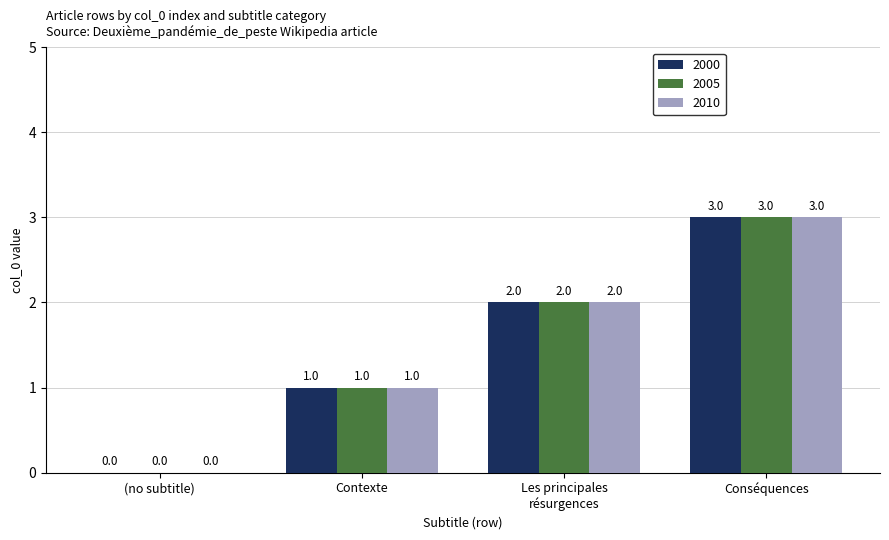

Reading left to right, transcribe all the data shown in this chart.

2000: 0	1	2	3
2005: 0	1	2	3
2010: 0	1	2	3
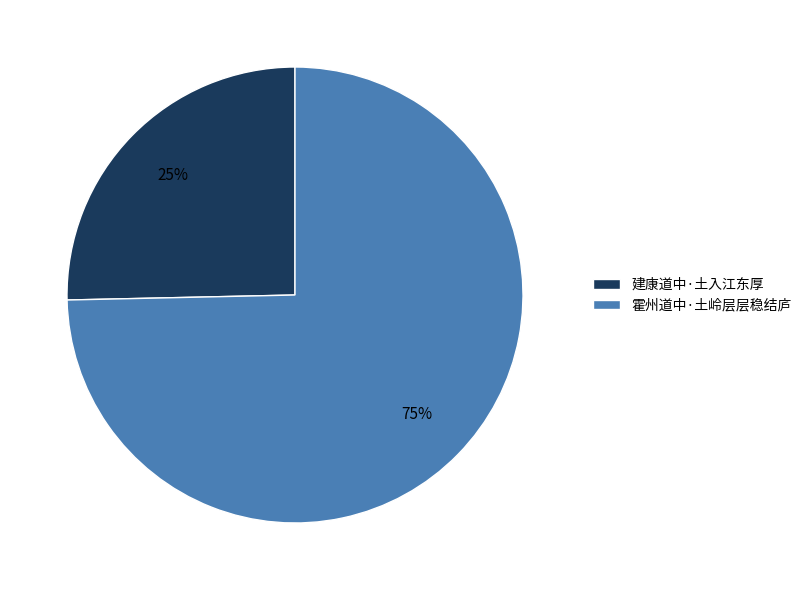

Which has a higher value, 霍州道中·土岭层层稳结庐 or 建康道中·土入江东厚?

霍州道中·土岭层层稳结庐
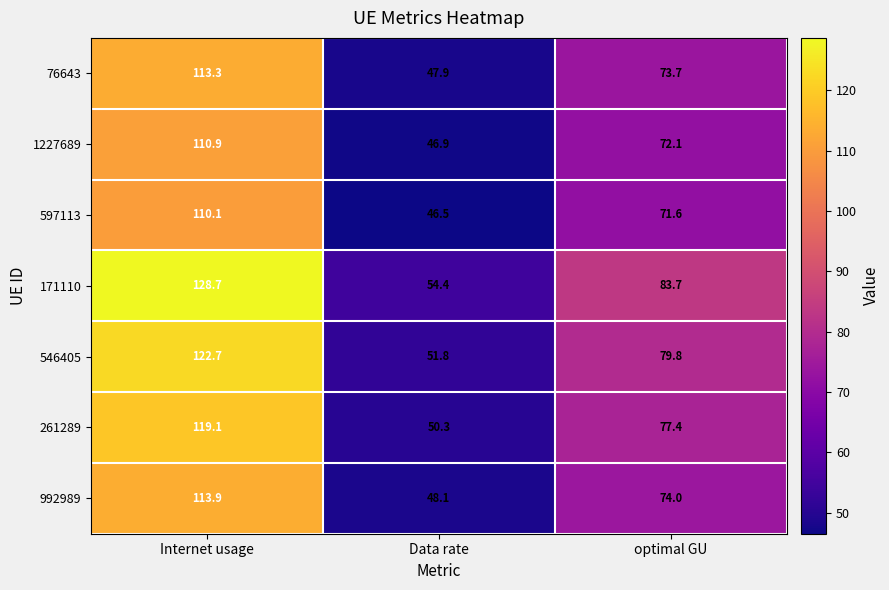

Reading right to left, extract all data points from this chart.

76643: optimal GU=73.7	Data rate=47.9	Internet usage=113.3
1227689: optimal GU=72.1	Data rate=46.9	Internet usage=110.9
597113: optimal GU=71.6	Data rate=46.5	Internet usage=110.1
171110: optimal GU=83.7	Data rate=54.4	Internet usage=128.7
546405: optimal GU=79.8	Data rate=51.8	Internet usage=122.7
261289: optimal GU=77.4	Data rate=50.3	Internet usage=119.1
992989: optimal GU=74.0	Data rate=48.1	Internet usage=113.9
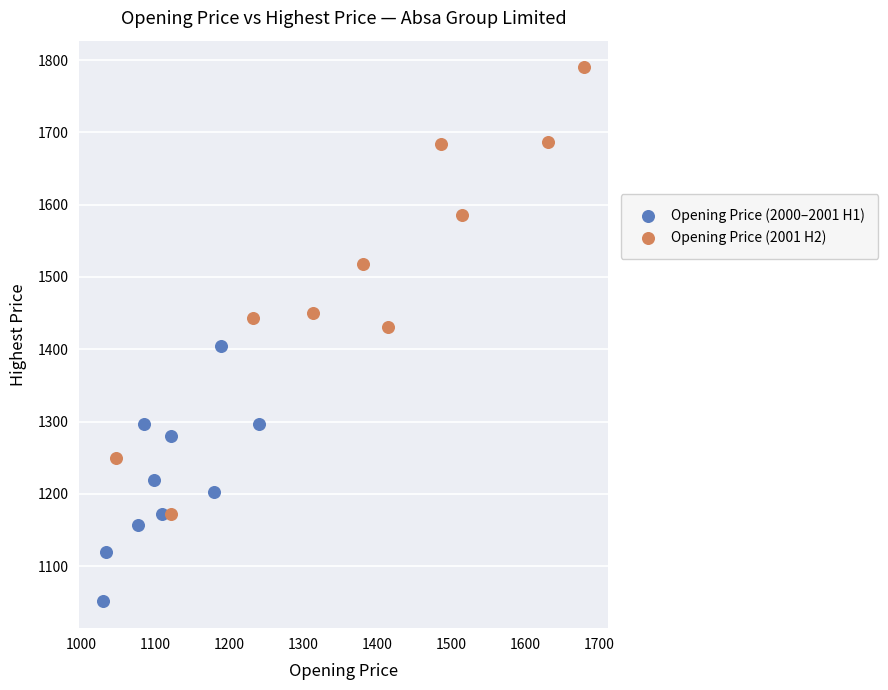

What are all the series names shown in the legend?

Opening Price (2000–2001 H1), Opening Price (2001 H2)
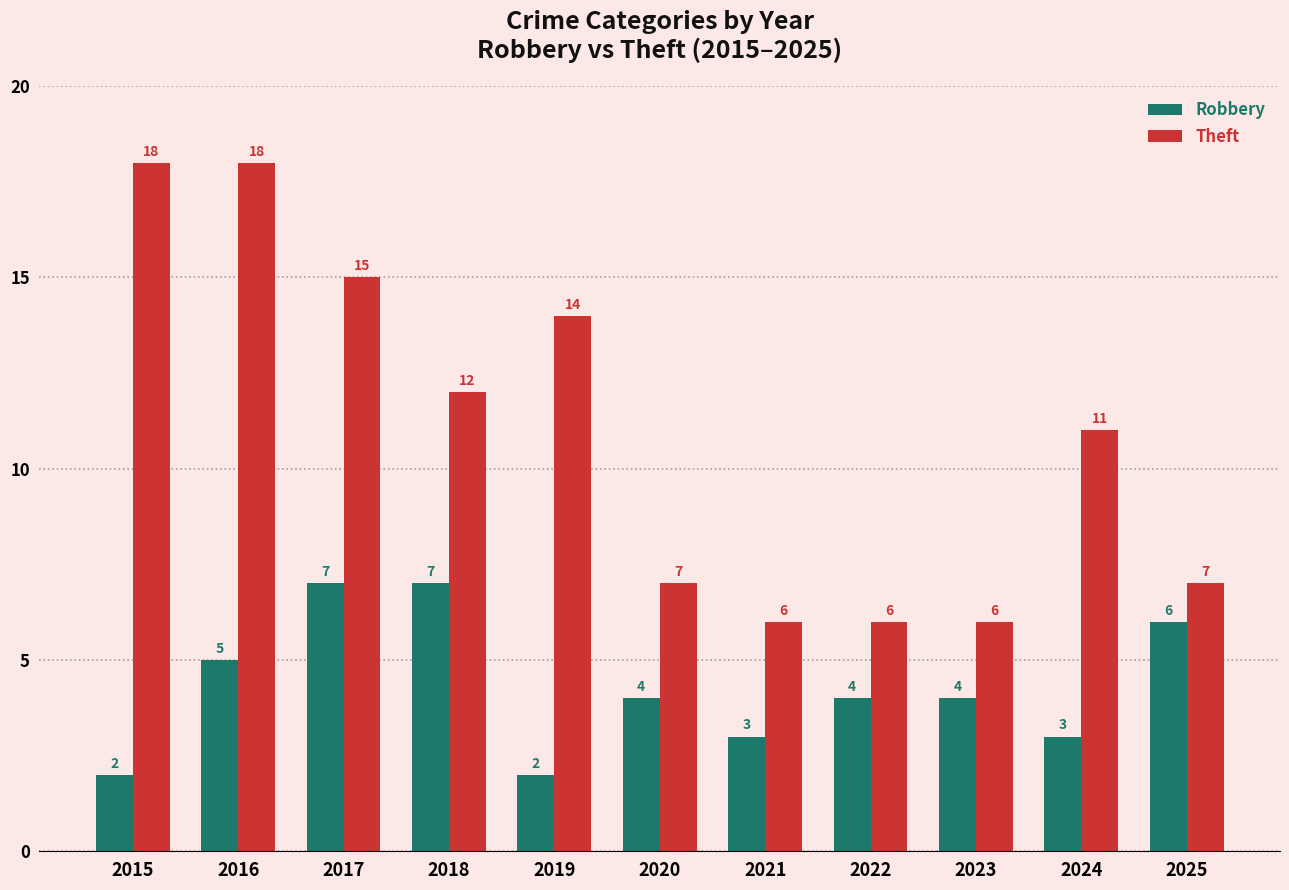

At how many categories does at least one series exceed 9?

6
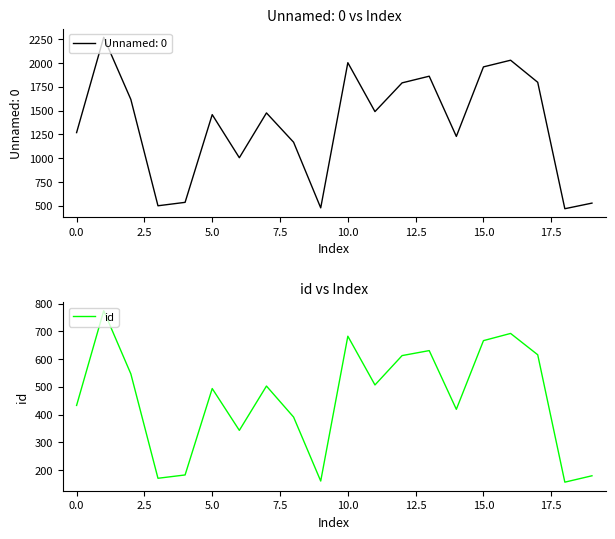

Between 15.0 and 5.0, which is larger?

15.0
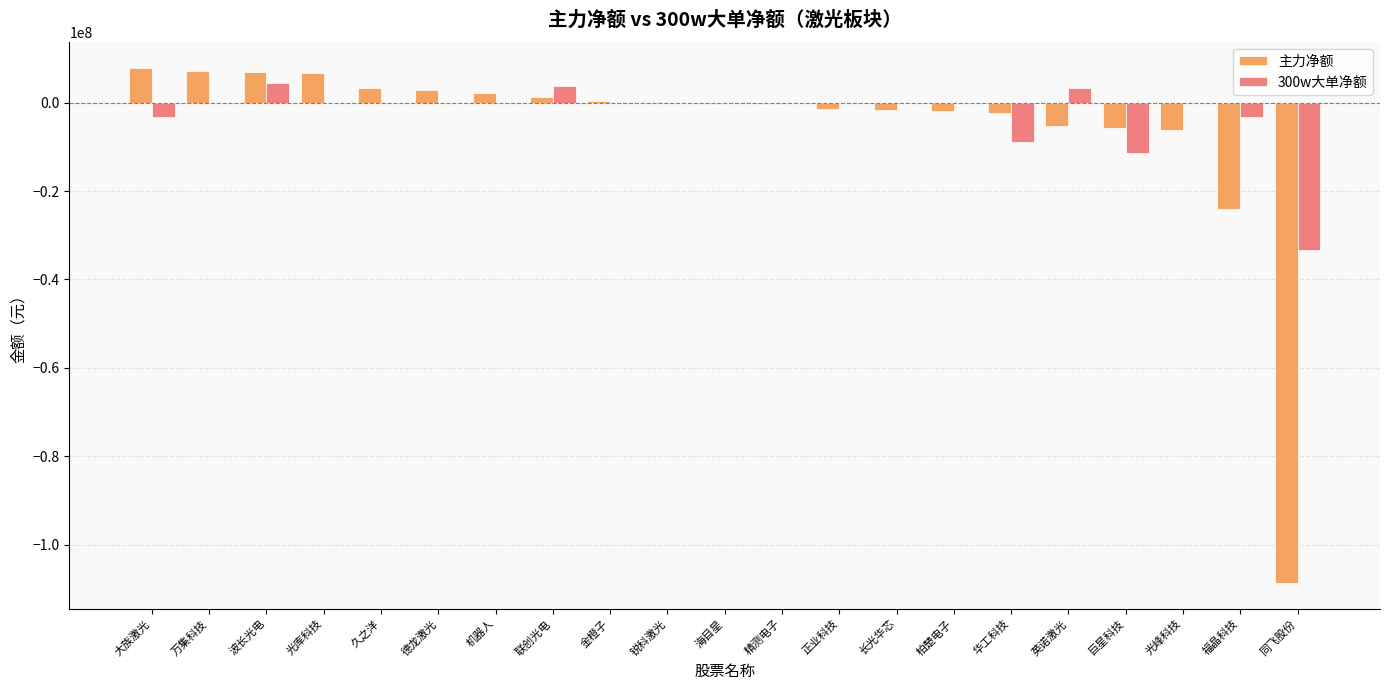

What is the maximum value shown in the chart?

7880879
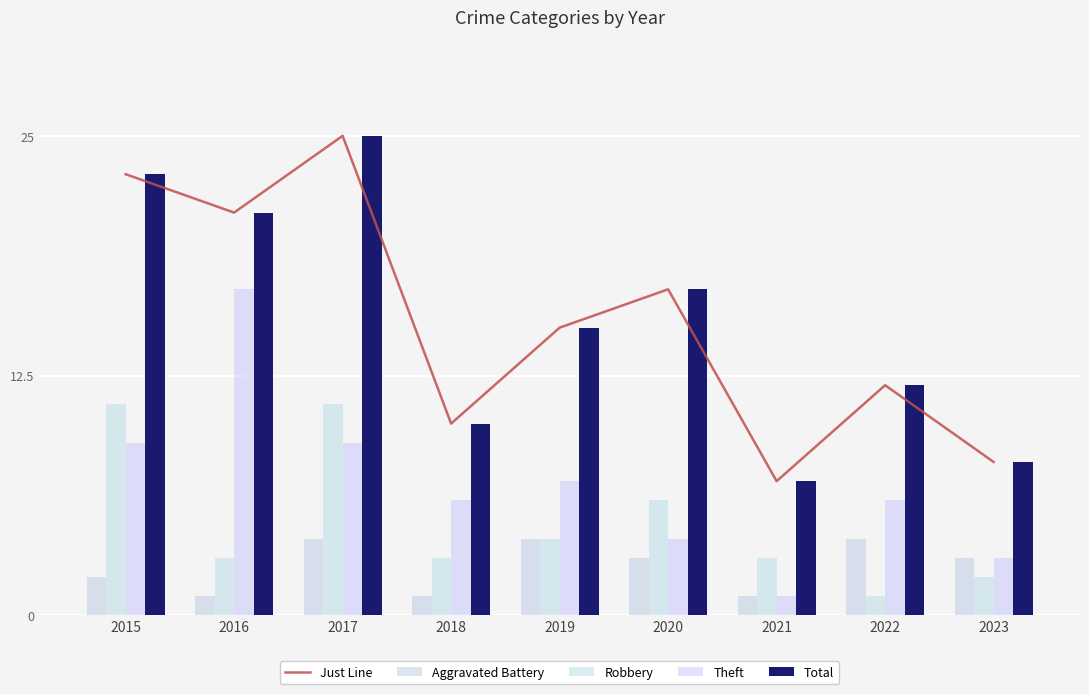

The Total series shows 15 at 2019. True or false?

True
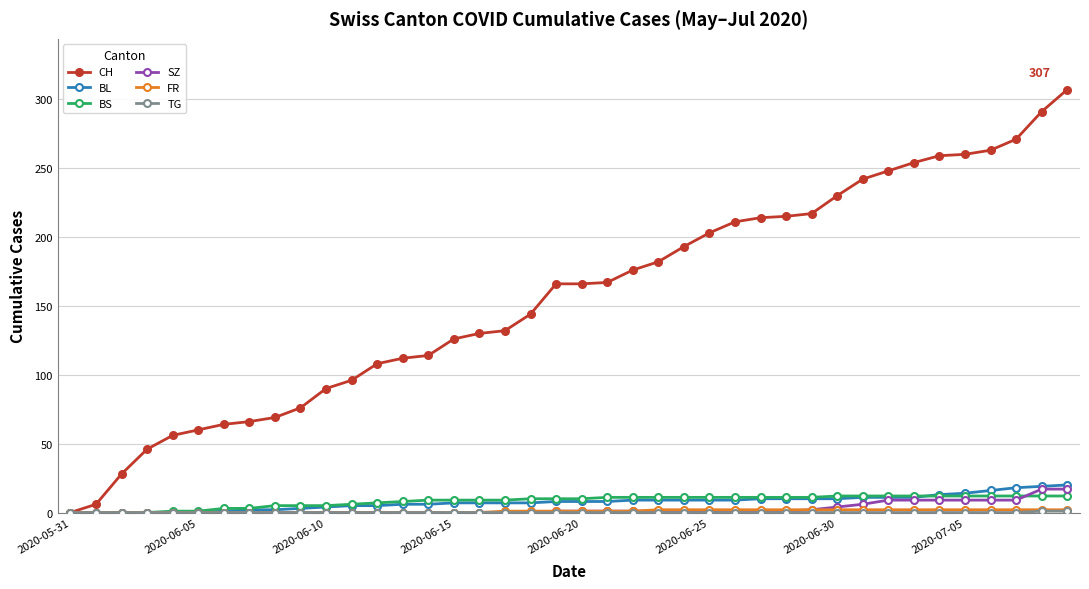

What is the value of the CH point at the 33rd from the left?

248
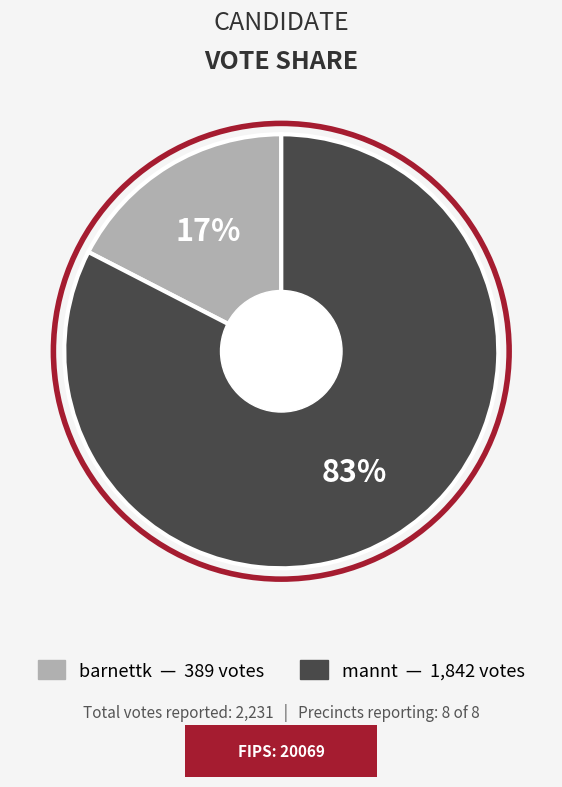

Is there any slice that represents more than half of the pie?

Yes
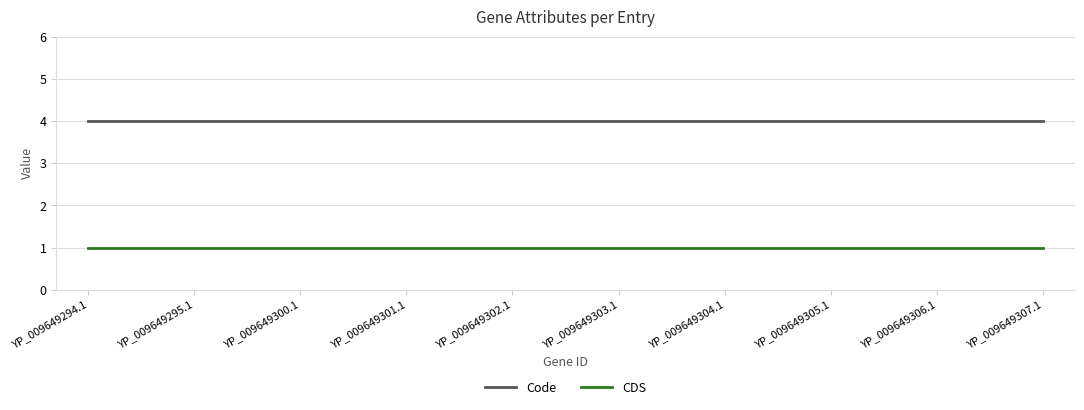

Reading left to right, what are all the values shown in this chart?

Code: YP_009649294.1=4	YP_009649295.1=4	YP_009649300.1=4	YP_009649301.1=4	YP_009649302.1=4	YP_009649303.1=4	YP_009649304.1=4	YP_009649305.1=4	YP_009649306.1=4	YP_009649307.1=4
CDS: YP_009649294.1=1	YP_009649295.1=1	YP_009649300.1=1	YP_009649301.1=1	YP_009649302.1=1	YP_009649303.1=1	YP_009649304.1=1	YP_009649305.1=1	YP_009649306.1=1	YP_009649307.1=1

TASK BRIEF -
Output every line of the data above as a JSON list of strings, one string per line, with blank lines skipped and the pictures left out.

ANSWER SECTION -
[
  "Reading left to right, transcribe all the data shown in this chart.",
  "2000: 0\t1\t2\t3",
  "2005: 0\t1\t2\t3",
  "2010: 0\t1\t2\t3",
  "Which has a higher value, 霍州道中·土岭层层稳结庐 or 建康道中·土入江东厚?",
  "霍州道中·土岭层层稳结庐",
  "Reading right to left, extract all data points from this chart.",
  "76643: optimal GU=73.7\tData rate=47.9\tInternet usage=113.3",
  "1227689: optimal GU=72.1\tData rate=46.9\tInternet usage=110.9",
  "597113: optimal GU=71.6\tData rate=46.5\tInternet usage=110.1",
  "171110: optimal GU=83.7\tData rate=54.4\tInternet usage=128.7",
  "546405: optimal GU=79.8\tData rate=51.8\tInternet usage=122.7",
  "261289: optimal GU=77.4\tData rate=50.3\tInternet usage=119.1",
  "992989: optimal GU=74.0\tData rate=48.1\tInternet usage=113.9",
  "What are all the series names shown in the legend?",
  "Opening Price (2000–2001 H1), Opening Price (2001 H2)",
  "At how many categories does at least one series exceed 9?",
  "6",
  "Between 15.0 and 5.0, which is larger?",
  "15.0",
  "What is the maximum value shown in the chart?",
  "7880879",
  "The Total series shows 15 at 2019. True or false?",
  "True",
  "What is the value of the CH point at the 33rd from the left?",
  "248",
  "Is there any slice that represents more than half of the pie?",
  "Yes",
  "Reading left to right, what are all the values shown in this chart?",
  "Code: YP_009649294.1=4\tYP_009649295.1=4\tYP_009649300.1=4\tYP_009649301.1=4\tYP_009649302.1=4\tYP_009649303.1=4\tYP_009649304.1=4\tYP_009649305.1=4\tYP_009649306.1=4\tYP_009649307.1=4",
  "CDS: YP_009649294.1=1\tYP_009649295.1=1\tYP_009649300.1=1\tYP_009649301.1=1\tYP_009649302.1=1\tYP_009649303.1=1\tYP_009649304.1=1\tYP_009649305.1=1\tYP_009649306.1=1\tYP_009649307.1=1"
]